— start of DATASET ROWS —

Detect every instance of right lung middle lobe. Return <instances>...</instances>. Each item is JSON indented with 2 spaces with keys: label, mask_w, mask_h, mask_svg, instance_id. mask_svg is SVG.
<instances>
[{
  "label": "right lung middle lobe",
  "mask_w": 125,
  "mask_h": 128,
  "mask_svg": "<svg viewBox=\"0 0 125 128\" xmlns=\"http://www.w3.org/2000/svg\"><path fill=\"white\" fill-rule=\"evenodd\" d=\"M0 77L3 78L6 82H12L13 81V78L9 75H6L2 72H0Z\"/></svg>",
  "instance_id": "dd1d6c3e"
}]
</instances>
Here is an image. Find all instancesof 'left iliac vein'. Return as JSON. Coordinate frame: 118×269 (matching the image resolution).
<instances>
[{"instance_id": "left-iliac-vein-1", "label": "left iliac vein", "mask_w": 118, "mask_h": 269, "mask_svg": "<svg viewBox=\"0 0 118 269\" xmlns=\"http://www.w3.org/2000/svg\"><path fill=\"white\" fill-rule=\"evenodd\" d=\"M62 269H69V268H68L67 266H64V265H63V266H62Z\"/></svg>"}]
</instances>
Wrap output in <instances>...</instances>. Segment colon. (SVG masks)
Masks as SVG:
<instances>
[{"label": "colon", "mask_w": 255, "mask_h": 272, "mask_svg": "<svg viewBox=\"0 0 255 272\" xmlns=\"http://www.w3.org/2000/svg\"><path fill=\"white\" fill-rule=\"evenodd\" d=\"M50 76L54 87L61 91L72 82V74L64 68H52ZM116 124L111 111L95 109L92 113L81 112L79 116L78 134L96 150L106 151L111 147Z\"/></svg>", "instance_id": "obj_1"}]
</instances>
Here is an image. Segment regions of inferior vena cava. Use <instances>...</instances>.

— end of DATASET ROWS —

REQUIREMENT
Give each line of the material above as a row in a Markdown table with the columns Number and Record line, leaving out blank lines.

WRITTEN REPLY
| Number | Record line |
|---|---|
| 1 | Detect every instance of right lung middle lobe. Return <instances>...</instances>. Each item is JSON indented with 2 spaces with keys: label, mask_w, mask_h, mask_svg, instance_id. mask_svg is SVG. |
| 2 | <instances> |
| 3 | [{ |
| 4 |   "label": "right lung middle lobe", |
| 5 |   "mask_w": 125, |
| 6 |   "mask_h": 128, |
| 7 |   "mask_svg": "<svg viewBox=\"0 0 125 128\" xmlns=\"http://www.w3.org/2000/svg\"><path fill=\"white\" fill-rule=\"evenodd\" d=\"M0 77L3 78L6 82H12L13 81V78L9 75H6L2 72H0Z\"/></svg>", |
| 8 |   "instance_id": "dd1d6c3e" |
| 9 | }] |
| 10 | </instances> |
| 11 | Here is an image. Find all instancesof 'left iliac vein'. Return as JSON. Coordinate frame: 118×269 (matching the image resolution). |
| 12 | <instances> |
| 13 | [{"instance_id": "left-iliac-vein-1", "label": "left iliac vein", "mask_w": 118, "mask_h": 269, "mask_svg": "<svg viewBox=\"0 0 118 269\" xmlns=\"http://www.w3.org/2000/svg\"><path fill=\"white\" fill-rule=\"evenodd\" d=\"M62 269H69V268H68L67 266H64V265H63V266H62Z\"/></svg>"}] |
| 14 | </instances> |
| 15 | Wrap output in <instances>...</instances>. Segment colon. (SVG masks) |
| 16 | Masks as SVG: |
| 17 | <instances> |
| 18 | [{"label": "colon", "mask_w": 255, "mask_h": 272, "mask_svg": "<svg viewBox=\"0 0 255 272\" xmlns=\"http://www.w3.org/2000/svg\"><path fill=\"white\" fill-rule=\"evenodd\" d=\"M50 76L54 87L61 91L72 82V74L64 68H52ZM116 124L111 111L95 109L92 113L81 112L79 116L78 134L96 150L106 151L111 147Z\"/></svg>", "instance_id": "obj_1"}] |
| 19 | </instances> |
| 20 | Here is an image. Segment regions of inferior vena cava. Use <instances>...</instances>. |